Friday, December 4, 2015

Still No New Physics At LHC

Lubos explains (with humor that is in somewhat bad taste as he allegorically compares the new physics theories that have been ruled out to terrorist mass shooting victims), that LHC Run 2 data from the CMS experiment have increased the range of masses for which various kinds of beyond the Standard Model hypothetical particles are ruled out by about 40% (on average) over the exclusions in place at the end of Run 1.

The Standard Model continues to explain all phenomena observed to within the error bars of the accuracy of the measurement after adequately accounting for look elsewhere effects.

The exclusions for the kinds of hypothetical particles searched for are for all such particles up to 2.6 TeV to 7 TeV, depending upon the type of particle in question, which is favor above the "Fermi scale" at which the heaviest electroweak fundamental particles are observed, but far below the GUT scale or Planck scale at which a unification of forces or fundamental limitations on energy scales might be encountered (which no human designed experiment has any realistic chance of ever reaching).

The exclusions will in all likelihood continue to grow larger as further data is collected at the LHC.

3 comments:

andrew said...

A parallel search at ATLAS concurs in the overall result.

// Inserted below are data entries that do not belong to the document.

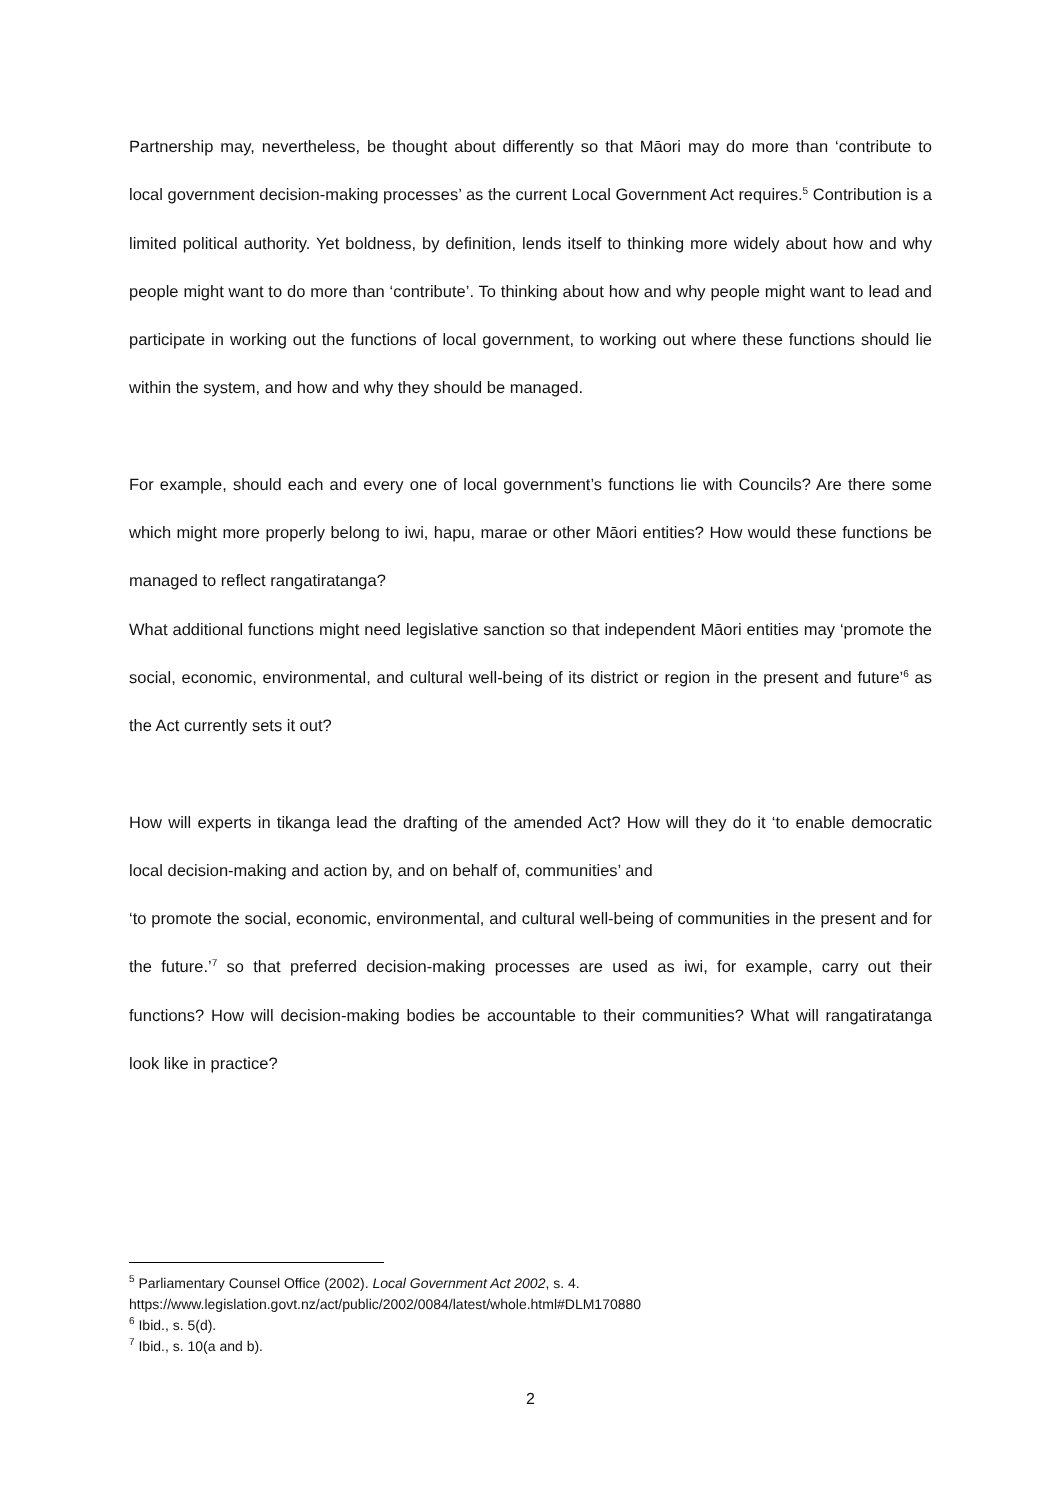Partnership may, nevertheless, be thought about differently so that Māori may do more than ‘contribute to local government decision-making processes’ as the current Local Government Act requires.<sup>5</sup> Contribution is a limited political authority. Yet boldness, by definition, lends itself to thinking more widely about how and why people might want to do more than ‘contribute’. To thinking about how and why people might want to lead and participate in working out the functions of local government, to working out where these functions should lie within the system, and how and why they should be managed.
For example, should each and every one of local government’s functions lie with Councils? Are there some which might more properly belong to iwi, hapu, marae or other Māori entities? How would these functions be managed to reflect rangatiratanga?
What additional functions might need legislative sanction so that independent Māori entities may ‘promote the social, economic, environmental, and cultural well-being of its district or region in the present and future’<sup>6</sup> as the Act currently sets it out?
How will experts in tikanga lead the drafting of the amended Act? How will they do it ‘to enable democratic local decision-making and action by, and on behalf of, communities’ and
‘to promote the social, economic, environmental, and cultural well-being of communities in the present and for the future.’<sup>7</sup> so that preferred decision-making processes are used as iwi, for example, carry out their functions? How will decision-making bodies be accountable to their communities? What will rangatiratanga look like in practice?
<sup>5</sup> Parliamentary Counsel Office (2002). Local Government Act 2002, s. 4.
https://www.legislation.govt.nz/act/public/2002/0084/latest/whole.html#DLM170880
<sup>6</sup> Ibid., s. 5(d).
<sup>7</sup> Ibid., s. 10(a and b).
2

Lubos states in a recent post that there is a rumor that a December 15, 2015 announcement will reveal a low significance diphoton excess at both CMS and ATLAS at around 700 GeV which could be a second Higgs boson resonance in his take on the data.

andrew said...

The rumor is reported here.

andrew said...

Quantum Diaries Survivor has a chart of recent ATLAS bump hunting. Basically, there is nothing really notable. The biggest bump is two sigma (and the visually most striking bumps are not statistically significant due to the low sample sizes and larger systemic errors at high energies involved more or less) and the significant once look elsewhere effects are considered is even lower.